**** Quoted passage ****
3.3. Q-Learning Based Joint ADC and DCS for LTE-U

Q-learning has been used in various studies to enhance the coexistence mechanisms and use them individually to learn the best possible strategies to achieve the target [31]. In this paper, we use Q learning for monitoring the Wi-Fi STA traffic load on an unlicensed channel and adjust the LTE transmission accordingly. The objective of joint ADC and DCS reinforcement learning is to determine a policy by which the LTE-U BS will choose the channel and duty cycle period based on measurements observed during a muting period.

Q-learning is a model-free reinforcement-learning algorithm. The Q-learning process is built on a Q-function (Q (k, a)), which is updated when it obtains a reward r from a state transition after the agent carries out a certain action a. We use the single-state Q-learning approach with a null discount rate [31] given by

$$Q\left(k,a\right)=\left(1-\alpha \right)\ast Q\left(k,a\right)+\alpha \ast r\left(k,a\right)$$

(6)

where α є (0, 1) is the learning rate and $r\left(k,a\right)$ is the reward obtained as a result of the current action. At initialization, Q(k, a) is set to an arbitrary value Q_init. Based on the value of Q(k, a), the proposed duty cycle decision making for LTE-BS follows the softmax policy [31]. The softmax approach is popular owing to its effective and popular means of balancing the exploration and exploitation in reinforcement learning. In a softmax policy, the duty cycling action a is chosen based on the following probability:

$$p\left(k,a\right)=\frac{ex{p}^{Q\left(k,a\right)/Tem{p}_k}}{{{\displaystyle \sum }}_{a^{\prime }=1}^{n}exp{}^{Q\left(k,a^{\prime }\right)/Tem{p}_k}}$$

(7)

where $Tem{p}_k$ is the temperature function, which helps reduce the temperature as the number of actions generated by LTE-U BS increase. The resulting amount of exploration will be progressively decreased as LTE-U learns the best solution, and can be expressed as follows:

$$Tem{p}_k=\frac{Tem{p}_k^{init}}{log\left(1+Y_k\right)}$$

(8)
**** Recorded information ****
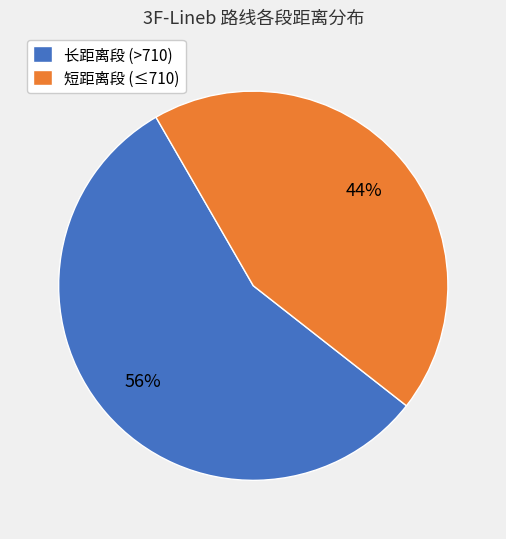

To the nearest percent, what percentage of the pie is 短距离段 (≤710)?

44%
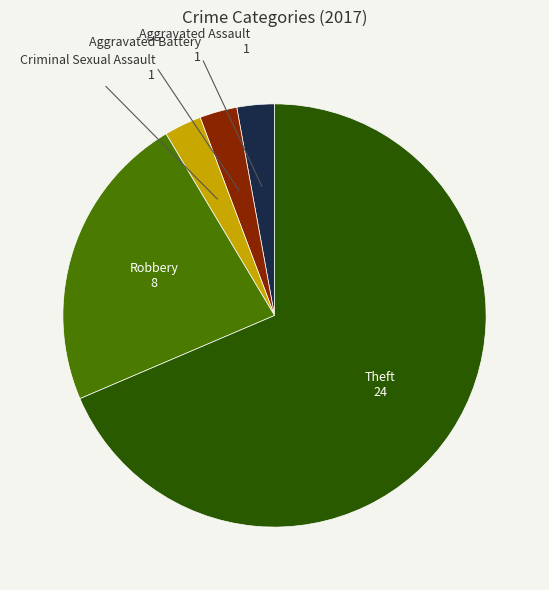

Does any single category account for the majority?

Yes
****
-- Problem description --
Can you echo, word for word, the stretch of the Q-learning passage from "Q-learning has been" through "a muting period."?

-- Exercise solution --
Q-learning has been used in various studies to enhance the coexistence mechanisms and use them individually to learn the best possible strategies to achieve the target [31]. In this paper, we use Q learning for monitoring the Wi-Fi STA traffic load on an unlicensed channel and adjust the LTE transmission accordingly. The objective of joint ADC and DCS reinforcement learning is to determine a policy by which the LTE-U BS will choose the channel and duty cycle period based on measurements observed during a muting period.